How tech is shaking up the world of banking

Tech and banking

The morning of 15th September 2008 is remembered darkly as the beginning of the global financial crisis. The bankruptcy of New York investment bank Lehman Brothers – and later the near-bankruptcy of UK-based RBS and HBOS – did not just spark a global recession, it is often said, but also permanently damaged public trust in large financial institutions. Into this void a few years later stepped what are now known as ‘challenger banks’, which use digital innovation to disrupt the market of large high-street outfits.

That is the common story anyway. But Tom Blomfield, CEO and founder of the popular digital bank Monzo, thinks it’s all far simpler than that. Smartphone culture, Blomfield believes, is the key to explaining the success of digital challengers.

“The smartphone in particular has really shifted our expectation of what products and services could do,” he said, “we don’t realise how seismic that shift has been. The fact that with Uber, for example, you can order a car with a single tap – that’s revolutionary.”

Blomfield thinks the growing gulf between the instant, personalised services offered by apps like Uber, and the cumbersome experiences of high-street banks, “where it takes a week to do anything”, drives the appetite for digital challengers. And he would know: digital-only Monzo, which offers users prepaid bank cards and hopes soon to provide current accounts and overdrafts, hit headlines last year when its crowdfunding campaign raised £1m in 96 seconds.

Empowerment

Indeed, more and more of us are relying on smartphones for our personal banking: mobile banking apps were used 11 million times per day last year, whilst website logins fell to 4.3 million, according to the British Bankers Association. And digital challengers – both in the form of licensed banks and less formal ‘banking services’ – are keen to exploit this growing demand for instant, personalised service.

London-based Coconut, for instance, is launching the country’s first service aimed solely at freelancers later this year. Creator Sam O’Connor – a former freelancer himself – told The Memo that high-street banks have “really neglected very basic stuff that we think should happen in this data-driven world”, with Coconut giving users instant transaction notifications (high street banks still take at least a day).

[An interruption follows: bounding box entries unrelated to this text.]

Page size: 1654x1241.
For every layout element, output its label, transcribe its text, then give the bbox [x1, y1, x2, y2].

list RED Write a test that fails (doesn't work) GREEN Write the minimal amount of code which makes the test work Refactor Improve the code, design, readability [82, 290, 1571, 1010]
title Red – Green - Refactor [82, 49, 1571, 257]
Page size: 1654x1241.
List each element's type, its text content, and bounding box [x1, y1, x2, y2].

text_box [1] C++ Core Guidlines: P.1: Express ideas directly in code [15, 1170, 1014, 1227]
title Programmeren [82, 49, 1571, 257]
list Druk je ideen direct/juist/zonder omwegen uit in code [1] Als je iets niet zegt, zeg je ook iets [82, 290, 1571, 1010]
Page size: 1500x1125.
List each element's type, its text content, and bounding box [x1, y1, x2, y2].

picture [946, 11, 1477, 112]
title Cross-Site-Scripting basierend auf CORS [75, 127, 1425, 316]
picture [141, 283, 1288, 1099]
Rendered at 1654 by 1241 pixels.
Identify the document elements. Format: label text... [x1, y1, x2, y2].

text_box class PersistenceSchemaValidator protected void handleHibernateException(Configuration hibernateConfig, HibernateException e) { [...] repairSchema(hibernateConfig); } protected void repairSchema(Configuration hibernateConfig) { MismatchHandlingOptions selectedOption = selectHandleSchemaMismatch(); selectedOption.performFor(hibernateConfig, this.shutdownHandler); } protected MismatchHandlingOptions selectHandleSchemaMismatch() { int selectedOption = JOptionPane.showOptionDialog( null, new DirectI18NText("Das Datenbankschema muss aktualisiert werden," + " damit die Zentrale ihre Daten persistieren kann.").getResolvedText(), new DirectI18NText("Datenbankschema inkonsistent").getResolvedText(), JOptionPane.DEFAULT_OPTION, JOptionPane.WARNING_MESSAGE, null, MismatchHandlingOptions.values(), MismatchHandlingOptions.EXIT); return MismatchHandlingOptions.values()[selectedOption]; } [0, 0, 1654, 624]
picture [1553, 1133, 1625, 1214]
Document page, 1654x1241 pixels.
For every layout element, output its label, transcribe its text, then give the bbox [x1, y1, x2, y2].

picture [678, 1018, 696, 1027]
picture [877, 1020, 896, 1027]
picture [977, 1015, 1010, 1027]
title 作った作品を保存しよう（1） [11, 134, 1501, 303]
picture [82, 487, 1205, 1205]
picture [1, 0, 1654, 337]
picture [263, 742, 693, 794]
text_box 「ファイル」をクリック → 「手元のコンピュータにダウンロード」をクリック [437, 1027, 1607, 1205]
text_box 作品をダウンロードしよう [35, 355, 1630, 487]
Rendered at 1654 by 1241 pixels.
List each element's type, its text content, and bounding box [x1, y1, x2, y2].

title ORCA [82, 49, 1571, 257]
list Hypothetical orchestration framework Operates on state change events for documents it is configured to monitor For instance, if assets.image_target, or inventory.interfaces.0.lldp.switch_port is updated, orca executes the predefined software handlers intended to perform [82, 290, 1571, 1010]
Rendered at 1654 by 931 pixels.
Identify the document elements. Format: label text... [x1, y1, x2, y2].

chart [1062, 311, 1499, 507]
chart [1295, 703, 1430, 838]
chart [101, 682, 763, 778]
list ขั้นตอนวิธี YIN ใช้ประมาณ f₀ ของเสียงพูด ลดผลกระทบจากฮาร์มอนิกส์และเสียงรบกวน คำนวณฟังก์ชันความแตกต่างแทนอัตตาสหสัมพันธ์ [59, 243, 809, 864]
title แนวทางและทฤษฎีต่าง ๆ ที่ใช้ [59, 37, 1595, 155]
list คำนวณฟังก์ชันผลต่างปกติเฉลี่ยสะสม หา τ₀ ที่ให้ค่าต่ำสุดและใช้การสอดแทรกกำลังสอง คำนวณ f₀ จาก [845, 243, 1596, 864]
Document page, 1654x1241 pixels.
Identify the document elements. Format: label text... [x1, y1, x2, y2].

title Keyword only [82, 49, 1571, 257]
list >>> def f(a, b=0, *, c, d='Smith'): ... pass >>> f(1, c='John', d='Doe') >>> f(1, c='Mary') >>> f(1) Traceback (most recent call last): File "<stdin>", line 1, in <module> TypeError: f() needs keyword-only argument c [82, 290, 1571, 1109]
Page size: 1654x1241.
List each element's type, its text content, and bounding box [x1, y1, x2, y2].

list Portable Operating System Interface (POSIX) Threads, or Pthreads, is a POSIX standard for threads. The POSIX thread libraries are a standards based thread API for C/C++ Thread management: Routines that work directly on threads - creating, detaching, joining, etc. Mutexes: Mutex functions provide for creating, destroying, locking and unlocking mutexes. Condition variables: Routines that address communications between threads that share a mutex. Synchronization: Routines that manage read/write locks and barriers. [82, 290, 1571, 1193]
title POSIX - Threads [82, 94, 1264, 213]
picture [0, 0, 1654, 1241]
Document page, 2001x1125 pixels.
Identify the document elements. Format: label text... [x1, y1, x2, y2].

Starling Bank – licensed last year and set to launch current accounts this month – promises to use financial data to “empower” rather than trick its customers, with the app offering to alert its users with advice on smarter money management.

Its founder, Anne Boden, has more than 30 years of experience in the large commercial banks that she now seeks to challenge: she is the former chief operating officer of Allied Irish Banks, having previously worked at Lloyds, Standard Chartered and UBS.

Momentum

The momentum within the banking world certainly seems to be held by the digitally-tailored startups. A government report last year criticised high-street banks for their reliance on antiquated systems, warning that, with larger banks not having to compete hard enough for business, smaller banks are struggling to break through. High-street banks are also failing to offer customers the latest digital services, the government said, with high-street banks asked to launch mobile apps by early 2018.

Entrepreneurs in particular are moving toward the challengers, with their small business ethos pushing them to sympathise with the ‘little guy’ challenging corporate giants. Lars Andersen, founder of Arty Lobster, which makes 3D sculptors of pets, has spoken warmly of digital startup Metro, describing the service as “quick and painless … not words you’d associate with a high-street bank”. And Ben Little, co-founder of innovation consultancy Fearlessly Frank, is pleased with his switch to Monzo, telling The Guardian “entrepreneurs want a bank that behaves as they do, and works at the same speed too.”

Digital innovation also looks set to ease that age-old banking dilemma: how to ensure the security of customer accounts. Increased connectivity through the much-hyped Internet of Things could allow users to verify their banking details through a wearable device. The Nymi Band bracelet, for instance, could be used to authorise contactless payment via the wearer’s heart rate. Although, as noted by Mark Aldred, head of international sales at Auriga, expanding the Internet of Things into banking still carries security concerns, which need ironing out.

Robo advisors

Even the (seemingly) human service of financial advice is being digitised by challenger startups. As Accenture’s Peter Kirk notes, machine advisors are getting smarter by the day, with ‘robot’ financiers taught to learn customer tones and better emulate human speech. Indeed, a large Accenture survey found 74% of banking customers willing to use ‘robo-advice’ for complex banking decisions.

When you look at the pitifully low levels of trust in real-life, human bankers since 2008 – 83% of Brits told YouGov [pdf] in 2013 that bankers are “greedy and get paid too much” – the strong public appetite for digitised banking (existing even among the over-65s) is hardly surprising.

There are certainly issues that must be addressed before digital startups can truly take over – research shows that most customers (including Millennials) still prefer the option of a branch they can physically visit, with a quarter a 18-21-year-olds visiting their bank each month. And security concerns still linger, whether rational or not. But as frustration with the seemingly cumbersome methods of larger, older outfits shows no signs of abating, it is no wonder that, according to Monzo CEO Tom Blomfield, digital challengers pose a “fundamental threat” to their high-street forbearers.